Chorro de Quevedo (Quevedo's fountain) is a fountain located in the neighborhood of La Candelaria in Bogotá. It signifies the purported location where Gonzalo Jiménez de Quesada, a Spanish conquistador, first established the foundations of Bogotá in 1538. Also, it is considered the place where the Zipa, or chief of the Muisca tribe, would regularly survey the Bogotá savanna. In 1832, an Augustine priest named Father Quevedo purchased the site and built a fountain there. The original fountain was destroyed in 1896, due to pipe damage from a collapsing bridge. It is located above Calle 13 and Carrera 2.

In the plaza, there is a small white chapel called the Hermitage of San Miguel del Principe that was re-built in 1969 on the site of the very first chapel in Bogotá. It is based on a reconstruction of a church that was once in Santander Plaza but razed because the external appearance was too plain. The church steps and the nearby arch were built by Javier Olave to recognize the local "lunatics": Bobo del Tranvía, the Conde Cuchute, the Loca Margarita.

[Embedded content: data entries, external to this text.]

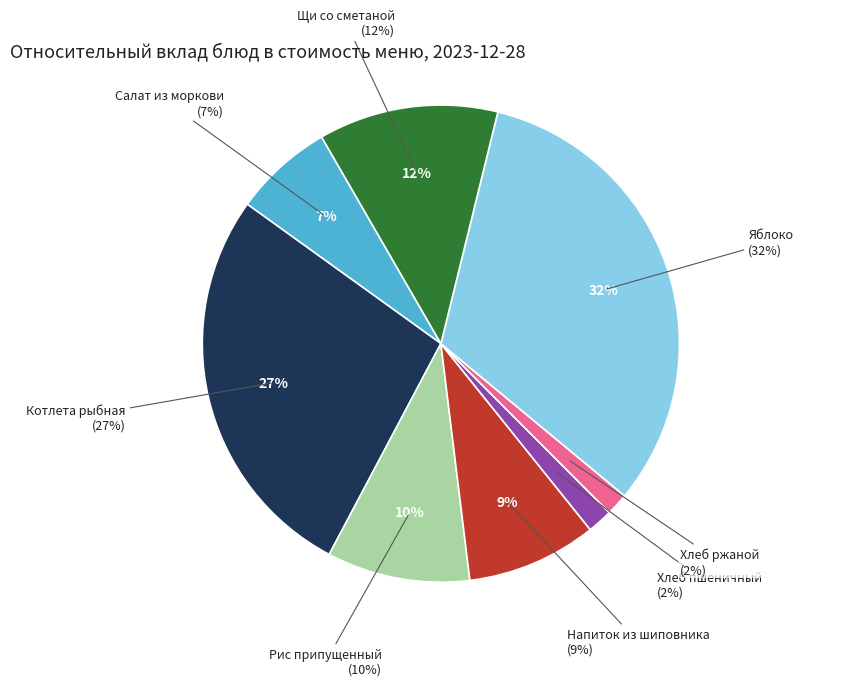

Count the number of slices in the pie.

8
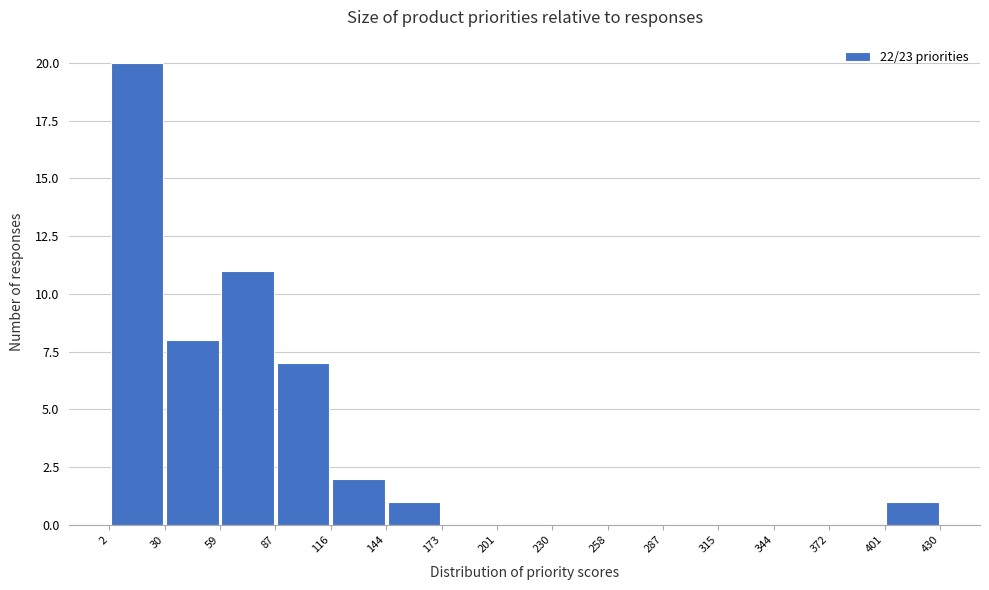

How tall is the bar that spans 59 to 87 on the x-axis? The values are not printed on the chart, so give them approximately, as read against the axis.

11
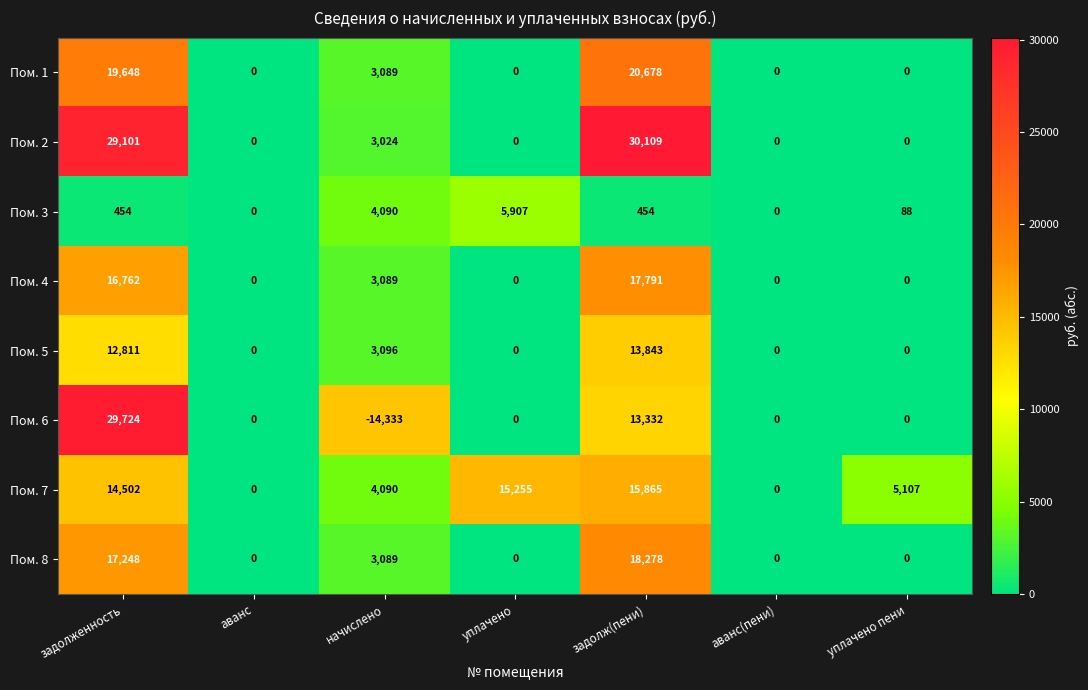

What is the average value of the Пом. 2 series?

8891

Several films have been shot at this location, including La Estrategia del Caracol and Diástole y Sístole. These films reflect the bohemian subculture of the area. There are narrow alleyways nearby that have artist studios and hostels. Colorful street art can be found on nearby walls. There are also local establishments nearby that serve chicha.

In the square, public storytellers can be found.